ACTIVITY:
Make an exact copy of all the records that follow, apart from the pictures.

--- START ---

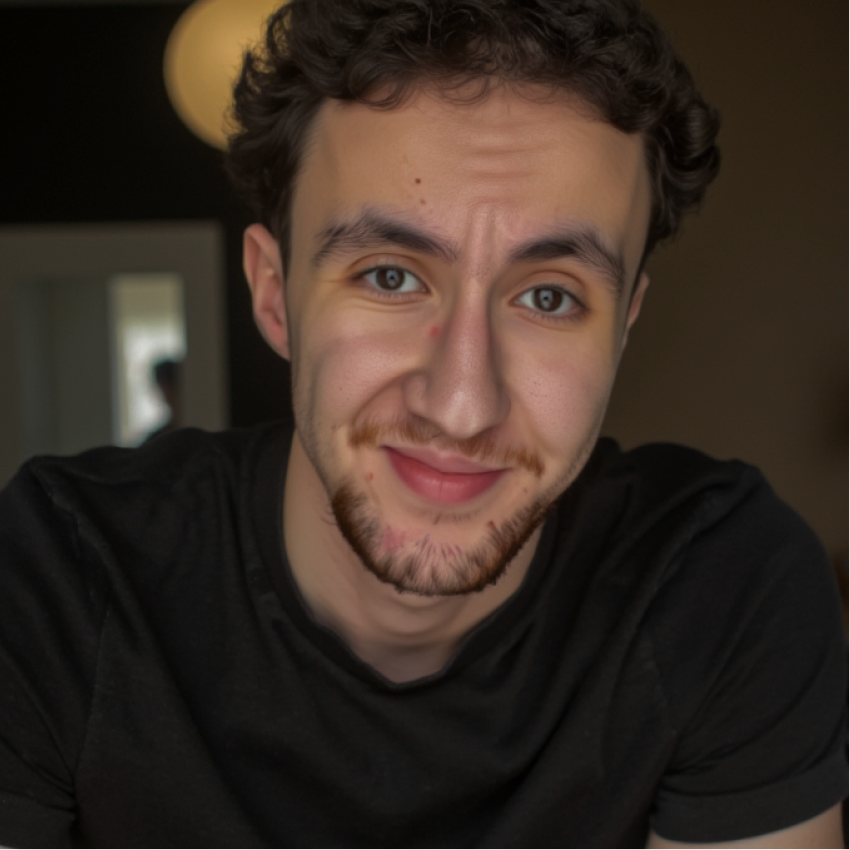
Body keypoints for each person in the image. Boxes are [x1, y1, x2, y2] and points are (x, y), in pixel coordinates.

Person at [0, 0, 846, 847]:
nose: (461, 404)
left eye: (549, 297)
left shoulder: (720, 586)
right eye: (390, 278)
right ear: (273, 294)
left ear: (622, 328)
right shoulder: (52, 579)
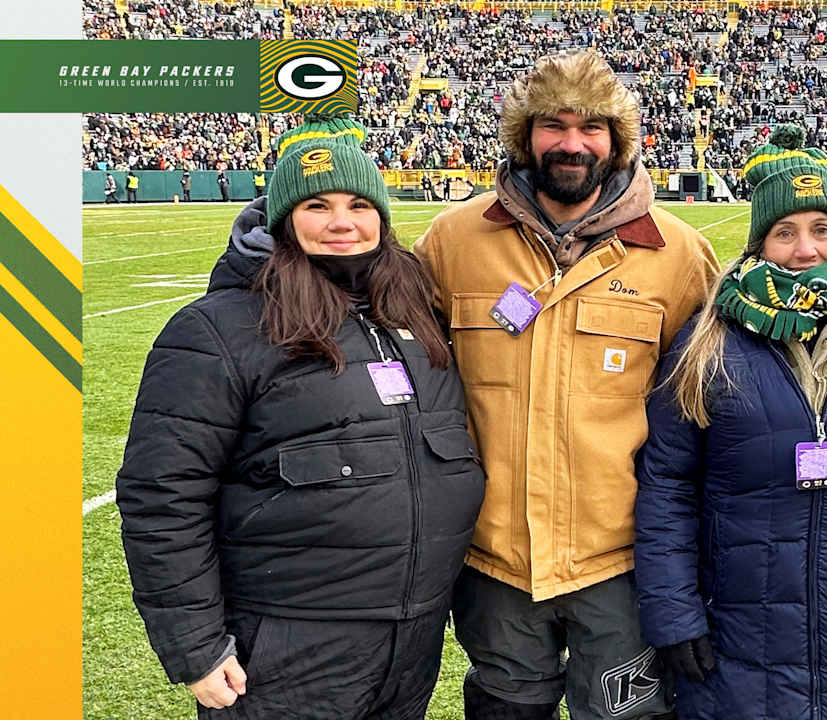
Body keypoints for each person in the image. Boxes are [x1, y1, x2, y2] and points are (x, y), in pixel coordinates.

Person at [116, 114, 485, 720]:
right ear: (283, 216)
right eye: (317, 204)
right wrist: (197, 647)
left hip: (411, 637)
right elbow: (163, 495)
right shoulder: (218, 329)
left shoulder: (413, 312)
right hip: (287, 646)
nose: (342, 222)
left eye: (359, 204)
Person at [414, 49, 718, 720]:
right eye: (553, 125)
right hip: (494, 561)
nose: (572, 143)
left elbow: (710, 416)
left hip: (619, 563)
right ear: (525, 137)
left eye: (592, 128)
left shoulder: (679, 256)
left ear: (618, 142)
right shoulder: (453, 241)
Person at [634, 125, 827, 720]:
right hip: (737, 643)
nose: (805, 250)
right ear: (758, 247)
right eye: (783, 232)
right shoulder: (706, 344)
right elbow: (666, 485)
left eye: (823, 229)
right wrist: (673, 610)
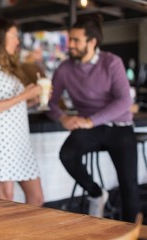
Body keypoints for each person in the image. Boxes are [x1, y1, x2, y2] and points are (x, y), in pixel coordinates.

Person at [47, 14, 139, 222]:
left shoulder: (111, 62)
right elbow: (51, 103)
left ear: (92, 42)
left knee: (129, 185)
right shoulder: (64, 69)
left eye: (76, 40)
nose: (70, 45)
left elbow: (124, 101)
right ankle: (96, 193)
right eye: (70, 39)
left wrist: (90, 120)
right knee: (67, 155)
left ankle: (134, 233)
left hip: (119, 125)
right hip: (90, 128)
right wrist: (62, 118)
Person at [0, 18, 44, 206]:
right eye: (13, 36)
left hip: (20, 142)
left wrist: (33, 100)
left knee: (37, 198)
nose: (17, 41)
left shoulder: (11, 70)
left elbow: (12, 107)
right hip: (0, 143)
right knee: (6, 201)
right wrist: (24, 95)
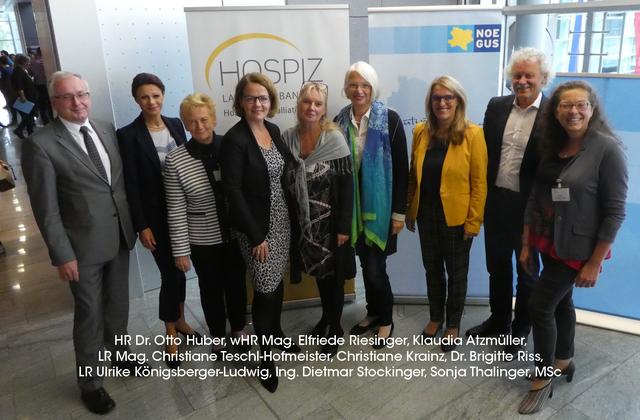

--- END ---

ANSWER TO THE PROBLEM:
Body keypoints for each person in the image. Boxes are [x1, y1, x2, y2] and points are (x, y), in pixel coordinates.

Person at [0, 0, 846, 847]:
nose: (461, 404)
left eye: (549, 297)
left shoulder: (720, 586)
right eye: (390, 278)
right ear: (273, 294)
left ear: (622, 328)
right shoulder: (52, 579)
Body keypoints for each person in the image. Boxes are [x1, y1, x2, y2] and points are (x, y), in pixel coordinates.

Person at [116, 114, 485, 720]:
right ear: (283, 216)
right eye: (317, 204)
right wrist: (197, 647)
left hip: (411, 637)
right elbow: (163, 495)
right shoulder: (218, 329)
left shoulder: (413, 312)
right hip: (287, 646)
nose: (342, 222)
left eye: (359, 204)
Person at [414, 49, 718, 720]:
right eye: (553, 125)
right hip: (494, 561)
nose: (572, 143)
left elbow: (710, 416)
left hip: (619, 563)
right ear: (525, 137)
left eye: (592, 128)
left shoulder: (679, 256)
left ear: (618, 142)
right shoulder: (453, 241)
Person at [634, 125, 827, 720]:
right hip: (737, 643)
nose: (805, 250)
right ear: (758, 247)
right eye: (783, 232)
right shoulder: (706, 344)
right elbow: (666, 485)
left eye: (823, 229)
right wrist: (673, 610)
Body keypoints for each person in the image. Boxes are [x1, y1, x2, y2] and points are (x, y), in pixel coordinates.

Person at [47, 14, 139, 222]:
left shoulder: (111, 62)
right elbow: (51, 103)
left ear: (92, 42)
left knee: (129, 185)
right shoulder: (64, 69)
left eye: (76, 40)
nose: (70, 45)
left elbow: (124, 101)
right ankle: (96, 193)
right eye: (70, 39)
left wrist: (90, 120)
right knee: (67, 155)
left ankle: (134, 233)
left hip: (119, 125)
right hip: (90, 128)
right wrist: (62, 118)
Person at [0, 18, 44, 206]:
right eye: (13, 36)
left hip: (20, 142)
left wrist: (33, 100)
left knee: (37, 198)
nose: (17, 41)
left shoulder: (11, 70)
left elbow: (12, 107)
right hip: (0, 143)
right knee: (6, 201)
right wrist: (24, 95)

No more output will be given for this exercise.